Crédit photo : Plattform Produktion – Bac Films

Palme d’or surprise du dernier festival de Cannes,  The Square aura donc suscité la controverse, ce qui est le propre d’une Palme d’or : audacieux pour les uns, caricatural pour d’autres, le film de Ruben Östlund, déjà réalisateur du très prometteur Snow Therapy divisait la critique. La polémique est naturelle, on peut penser qu’elle ne déplaît pas au réalisateur qui fait montre d’un véritable goût pour la provocation. Cependant, au-delà des critiques, forcément subjectives et pour la plupart totalement légitimes, on peut se demander si chez quelques-uns, ce n’était pas le film mais son propos dérangeant qui posait problème : la remise en question de nos bonnes consciences, le regard lucide sur l’humanisme affiché des belles âmes. The Square n’épargne pas les intellectuels aux grandes idées, on peut imaginer que se retrouver chez le héros un peu pathétique du film n’a pas forcément plu à tous. 

Cristian est un mec bien : intelligent, charmant, directeur d’un musée d’art moderne, homme cultivé cherchant à faire partager ses valeurs humanistes à travers les expositions de son musée, et notamment « The Square », un petit carré dans lequel le visiteur est sensé abandonner ses peurs, ses vices, ses préjugés et son portefeuille pour s’ouvrir au monde, sage et confiant. Un jour, il est victime d’un vol : ce fait divers va bouleverser son existence, confrontant ses idéaux à la réalité.
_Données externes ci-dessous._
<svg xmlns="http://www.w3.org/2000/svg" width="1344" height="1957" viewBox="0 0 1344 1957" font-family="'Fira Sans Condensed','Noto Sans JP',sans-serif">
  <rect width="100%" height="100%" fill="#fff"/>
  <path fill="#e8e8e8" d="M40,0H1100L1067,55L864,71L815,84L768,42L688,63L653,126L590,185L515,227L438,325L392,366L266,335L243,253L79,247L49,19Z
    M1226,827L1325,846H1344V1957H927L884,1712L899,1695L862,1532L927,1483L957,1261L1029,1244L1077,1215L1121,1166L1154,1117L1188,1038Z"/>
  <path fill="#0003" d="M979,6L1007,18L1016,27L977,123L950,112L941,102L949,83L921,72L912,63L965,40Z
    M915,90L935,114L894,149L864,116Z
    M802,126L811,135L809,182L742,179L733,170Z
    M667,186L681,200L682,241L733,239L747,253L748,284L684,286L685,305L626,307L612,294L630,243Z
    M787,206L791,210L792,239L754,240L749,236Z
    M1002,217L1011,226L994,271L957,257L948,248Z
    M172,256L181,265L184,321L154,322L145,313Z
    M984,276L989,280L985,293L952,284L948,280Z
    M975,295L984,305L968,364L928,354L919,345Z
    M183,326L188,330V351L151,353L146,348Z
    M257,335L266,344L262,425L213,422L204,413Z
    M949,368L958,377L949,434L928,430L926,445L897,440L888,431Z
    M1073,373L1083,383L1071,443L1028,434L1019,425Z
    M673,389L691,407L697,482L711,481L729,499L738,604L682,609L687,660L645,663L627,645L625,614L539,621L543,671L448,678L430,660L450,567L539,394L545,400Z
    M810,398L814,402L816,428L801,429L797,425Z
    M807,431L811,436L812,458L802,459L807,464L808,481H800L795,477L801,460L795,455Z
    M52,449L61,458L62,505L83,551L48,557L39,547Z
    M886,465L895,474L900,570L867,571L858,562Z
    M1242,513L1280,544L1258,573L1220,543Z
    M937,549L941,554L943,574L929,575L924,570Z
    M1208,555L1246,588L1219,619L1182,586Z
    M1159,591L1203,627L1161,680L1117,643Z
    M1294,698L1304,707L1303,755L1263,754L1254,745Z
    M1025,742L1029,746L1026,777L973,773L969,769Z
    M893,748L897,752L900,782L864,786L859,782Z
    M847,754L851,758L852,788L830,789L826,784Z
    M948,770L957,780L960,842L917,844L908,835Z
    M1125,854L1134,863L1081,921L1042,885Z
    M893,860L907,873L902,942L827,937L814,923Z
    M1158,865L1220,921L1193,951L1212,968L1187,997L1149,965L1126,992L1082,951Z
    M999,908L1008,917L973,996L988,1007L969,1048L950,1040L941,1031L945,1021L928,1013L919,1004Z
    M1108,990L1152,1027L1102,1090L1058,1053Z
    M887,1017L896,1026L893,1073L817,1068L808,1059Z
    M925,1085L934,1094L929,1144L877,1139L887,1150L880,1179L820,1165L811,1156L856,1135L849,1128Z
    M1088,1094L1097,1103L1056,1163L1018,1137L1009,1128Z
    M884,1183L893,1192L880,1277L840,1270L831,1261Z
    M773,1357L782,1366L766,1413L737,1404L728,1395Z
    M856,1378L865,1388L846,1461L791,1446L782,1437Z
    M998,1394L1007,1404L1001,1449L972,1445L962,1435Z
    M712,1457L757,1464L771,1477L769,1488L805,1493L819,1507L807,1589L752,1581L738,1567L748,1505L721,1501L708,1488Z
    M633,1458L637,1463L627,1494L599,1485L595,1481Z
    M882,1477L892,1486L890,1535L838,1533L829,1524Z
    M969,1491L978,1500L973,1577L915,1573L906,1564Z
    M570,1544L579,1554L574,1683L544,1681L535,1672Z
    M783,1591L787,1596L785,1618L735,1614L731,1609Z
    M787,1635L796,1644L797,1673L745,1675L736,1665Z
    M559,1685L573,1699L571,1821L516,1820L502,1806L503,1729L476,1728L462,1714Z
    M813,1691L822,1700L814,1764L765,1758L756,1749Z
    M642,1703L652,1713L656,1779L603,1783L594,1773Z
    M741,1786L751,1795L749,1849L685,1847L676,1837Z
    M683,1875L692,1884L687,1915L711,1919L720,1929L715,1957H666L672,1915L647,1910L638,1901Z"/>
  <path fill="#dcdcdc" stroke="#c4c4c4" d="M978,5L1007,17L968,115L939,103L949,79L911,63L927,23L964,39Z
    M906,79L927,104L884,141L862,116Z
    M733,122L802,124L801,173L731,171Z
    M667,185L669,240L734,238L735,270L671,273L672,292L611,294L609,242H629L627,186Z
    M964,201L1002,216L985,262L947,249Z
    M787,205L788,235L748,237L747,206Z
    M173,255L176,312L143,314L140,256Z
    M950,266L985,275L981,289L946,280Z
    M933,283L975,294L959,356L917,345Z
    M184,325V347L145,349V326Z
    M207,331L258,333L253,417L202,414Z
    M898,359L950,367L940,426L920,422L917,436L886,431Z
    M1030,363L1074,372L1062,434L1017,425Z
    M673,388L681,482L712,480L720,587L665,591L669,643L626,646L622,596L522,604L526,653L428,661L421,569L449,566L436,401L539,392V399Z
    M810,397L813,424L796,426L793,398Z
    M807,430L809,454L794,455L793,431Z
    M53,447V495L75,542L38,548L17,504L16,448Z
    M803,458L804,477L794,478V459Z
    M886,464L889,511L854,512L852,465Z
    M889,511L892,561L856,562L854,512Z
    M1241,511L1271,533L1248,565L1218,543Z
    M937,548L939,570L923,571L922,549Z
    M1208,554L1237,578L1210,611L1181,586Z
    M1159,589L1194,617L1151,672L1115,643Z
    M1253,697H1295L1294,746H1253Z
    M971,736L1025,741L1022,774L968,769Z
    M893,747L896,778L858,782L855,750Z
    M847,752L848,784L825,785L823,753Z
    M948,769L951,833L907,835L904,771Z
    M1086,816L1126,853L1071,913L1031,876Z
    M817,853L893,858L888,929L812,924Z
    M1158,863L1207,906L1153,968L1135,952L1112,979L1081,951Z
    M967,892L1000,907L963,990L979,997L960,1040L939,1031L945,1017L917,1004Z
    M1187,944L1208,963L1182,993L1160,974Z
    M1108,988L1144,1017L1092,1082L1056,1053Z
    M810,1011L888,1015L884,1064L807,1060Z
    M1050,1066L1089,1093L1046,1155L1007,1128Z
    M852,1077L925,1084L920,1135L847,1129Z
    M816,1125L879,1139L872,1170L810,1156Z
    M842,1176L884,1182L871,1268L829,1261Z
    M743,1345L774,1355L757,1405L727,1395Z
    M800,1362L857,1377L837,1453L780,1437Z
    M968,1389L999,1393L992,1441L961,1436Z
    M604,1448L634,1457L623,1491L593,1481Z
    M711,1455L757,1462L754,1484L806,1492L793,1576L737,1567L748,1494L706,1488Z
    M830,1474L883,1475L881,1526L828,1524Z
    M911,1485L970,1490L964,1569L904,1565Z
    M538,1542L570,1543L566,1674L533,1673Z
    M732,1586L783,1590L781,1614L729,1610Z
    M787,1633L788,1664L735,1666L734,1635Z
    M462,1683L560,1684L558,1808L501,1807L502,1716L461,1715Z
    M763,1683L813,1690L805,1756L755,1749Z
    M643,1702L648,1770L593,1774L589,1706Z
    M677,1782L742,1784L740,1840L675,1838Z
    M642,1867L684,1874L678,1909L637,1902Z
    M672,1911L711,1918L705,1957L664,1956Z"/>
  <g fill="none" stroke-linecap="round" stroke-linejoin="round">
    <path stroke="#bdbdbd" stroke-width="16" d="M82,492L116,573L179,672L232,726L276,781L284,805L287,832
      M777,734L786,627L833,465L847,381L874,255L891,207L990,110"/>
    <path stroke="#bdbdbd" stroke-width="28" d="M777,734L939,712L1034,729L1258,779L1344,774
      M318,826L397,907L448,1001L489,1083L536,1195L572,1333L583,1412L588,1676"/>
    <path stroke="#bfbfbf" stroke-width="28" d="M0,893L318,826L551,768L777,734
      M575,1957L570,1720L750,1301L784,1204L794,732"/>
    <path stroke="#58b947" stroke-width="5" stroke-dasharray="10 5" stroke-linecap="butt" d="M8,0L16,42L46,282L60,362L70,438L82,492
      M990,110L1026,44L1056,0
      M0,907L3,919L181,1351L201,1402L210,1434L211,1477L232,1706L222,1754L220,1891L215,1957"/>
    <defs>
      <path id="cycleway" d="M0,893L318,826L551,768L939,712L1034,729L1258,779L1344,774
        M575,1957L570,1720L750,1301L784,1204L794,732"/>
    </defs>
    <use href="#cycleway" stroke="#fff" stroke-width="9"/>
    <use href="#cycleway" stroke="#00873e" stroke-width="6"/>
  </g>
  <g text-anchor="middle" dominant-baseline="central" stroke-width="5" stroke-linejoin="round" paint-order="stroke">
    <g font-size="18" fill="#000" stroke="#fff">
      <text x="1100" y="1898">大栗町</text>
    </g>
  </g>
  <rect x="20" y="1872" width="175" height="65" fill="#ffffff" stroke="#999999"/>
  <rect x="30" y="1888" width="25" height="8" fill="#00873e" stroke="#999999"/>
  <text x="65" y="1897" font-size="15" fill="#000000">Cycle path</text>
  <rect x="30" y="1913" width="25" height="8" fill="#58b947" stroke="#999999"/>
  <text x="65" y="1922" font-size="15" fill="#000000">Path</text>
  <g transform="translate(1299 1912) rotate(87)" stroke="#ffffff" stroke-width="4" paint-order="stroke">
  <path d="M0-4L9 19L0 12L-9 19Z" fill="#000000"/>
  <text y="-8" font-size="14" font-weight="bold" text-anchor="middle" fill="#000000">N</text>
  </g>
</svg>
Crédit photo : Plattform Produktion – Bac Films

Croisement improbable de Monicelli et d’Haneke, The Square est bien autre chose qu’une banale critique du bobo de base, de même, y voir une charge poujadiste contre l’art contemporain, autre reproche fait au film, est la preuve d’une certaine mauvaise foi. Si certains excès de l’art contemporain sont moqués, c’est surtout pour ce que celui-ci dit d’une certaine culture de classe : l’art contemporain entend souvent dénoncer notre société, mais elle serait elle-même au-dessus de toute critique, un domaine de happy few, une nomenklatura culturelle, intouchable, incapable de se remettre en cause surtout… Ce n’est évidemment pas l’art qui est en cause ici, mais son embourgeoisement : quelques concepts plus ou moins oiseux où l’on prétend parler d’un monde que l’on ne connaît pas vraiment : une minorité d’initiés qui, comme Cristian, masque le vide par des paroles pompeuses, des formules toutes faites, des clichés que l’on accepte par convention. La culture confisquée au profit d’une élite, quand bien même celle-ci est animée des meilleures intentions.

Le « carré », le fameux Square, œuvre centrale de l’exposition qu’organise Cristian est sensé promouvoir les belles valeurs de l’humanisme au delà du fameux modèle suédois, il devient un bunker où quelques-uns se pensent à l’abri du monde.

Crédit photo : Plattform Produktion – Bac Films

Cristian va justement être obligé de se remettre en cause : le film ne se contente pas de mesurer l’écart entre les belles paroles du directeur du musée et ses actes, ridicules, quand il cherche à récupérer son téléphone par tous les moyens, y compris la menace de tout un immeuble par lettres. The Square est le récit d’une remise en question, d’un homme perdu qui cherchera à devenir celui qu’il croyait être. Jamais le film ne remet d’ailleurs en cause sa sincérité : cruel, acide, le film l’est, mais cynique jamais. Cristian n’est pas plus hypocrite que les autres personnages, il est parfois minable, il n’est jamais détestable : père divorcé et à coté de la plaque, il ne renoncera pas à inculquer à ses enfants quelques grands principes, au bout de son voyage initiatique intérieur.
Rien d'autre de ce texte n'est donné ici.